$93M investment to distribute health workforce to rural and remote areas
Federal Assistant Minister for Health, Dr David Gillespie, has announced a national investment of $93M on the Rural Workforce Agency program. The investment is a part of the Federal Coalition Government’s health workforce reform agenda, which is redesigned to deliver better health outcomes for people living in regional, rural and remote Australia.
“Access to essential primary health care, quality of access, and future planning to build a sustainable workforce will be the key tasks for the workforce agencies,” Minister Gillespie said.

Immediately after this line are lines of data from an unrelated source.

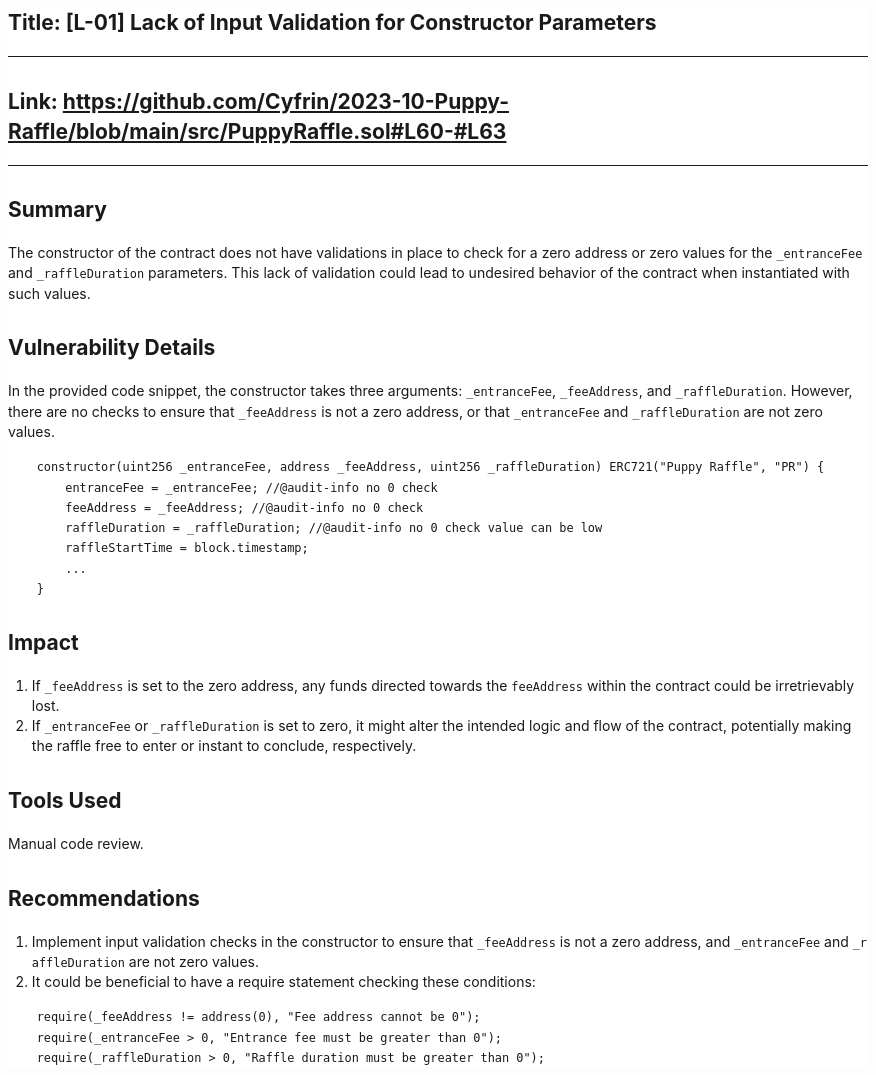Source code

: ## Title: [L-01] Lack of Input Validation for Constructor Parameters
---
## Link: https://github.com/Cyfrin/2023-10-Puppy-Raffle/blob/main/src/PuppyRaffle.sol#L60-#L63
---
## Summary

The constructor of the contract does not have validations in place to check for a zero address or zero values for the `_entranceFee` and `_raffleDuration` parameters. This lack of validation could lead to undesired behavior of the contract when instantiated with such values.

## Vulnerability Details

In the provided code snippet, the constructor takes three arguments: `_entranceFee`, `_feeAddress`, and `_raffleDuration`. However, there are no checks to ensure that `_feeAddress` is not a zero address, or that `_entranceFee` and `_raffleDuration` are not zero values. 

```solidity
    constructor(uint256 _entranceFee, address _feeAddress, uint256 _raffleDuration) ERC721("Puppy Raffle", "PR") {
        entranceFee = _entranceFee; //@audit-info no 0 check
        feeAddress = _feeAddress; //@audit-info no 0 check
        raffleDuration = _raffleDuration; //@audit-info no 0 check value can be low
        raffleStartTime = block.timestamp;
        ...
    }
```

## Impact

1. If `_feeAddress` is set to the zero address, any funds directed towards the `feeAddress` within the contract could be irretrievably lost.
2. If `_entranceFee` or `_raffleDuration` is set to zero, it might alter the intended logic and flow of the contract, potentially making the raffle free to enter or instant to conclude, respectively.

## Tools Used

Manual code review.

## Recommendations

1. Implement input validation checks in the constructor to ensure that `_feeAddress` is not a zero address, and `_entranceFee` and `_raffleDuration` are not zero values.
2. It could be beneficial to have a require statement checking these conditions:

```solidity
    require(_feeAddress != address(0), "Fee address cannot be 0");
    require(_entranceFee > 0, "Entrance fee must be greater than 0");
    require(_raffleDuration > 0, "Raffle duration must be greater than 0");
```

It is predicted that there will be an an oversupply of 7,000 doctors by 2030 so that the challenge now is the distribution of the health workforce. The national focus is now shifted to address the lack of doctors and allied health professionals in many parts of regional and remote Australia in order to meet community need and health workforce demands.
The redesigned programs will begin mid-year, following a targeted grants round. Minister Gillespie said that it will build and strengthen our health workforce and support ongoing quality improvements to ensure we connect medical and health professionals with the communities who need them.
Dr Ross Maxwell, Chair of Rural Health Workforce Australia said, “We are delighted to see the Government investing in a health workforce that meets the needs of rural and remote Australians. The agencies are ideally placed to deliver on this commitment, given their ongoing work in attracting, recruiting and supporting rural doctors, nurses and allied health professionals.”
Each Australian State and the Northern Territory is served by a Rural Workforce Agency. These are the NSW Rural Doctors Network, Rural Workforce Agency Victoria, Health Workforce Queensland, Rural Doctors Workforce Agency (SA), Rural Health West (WA), Health Recruitment PLUS Tasmania and the Northern Territory Primary Health Network.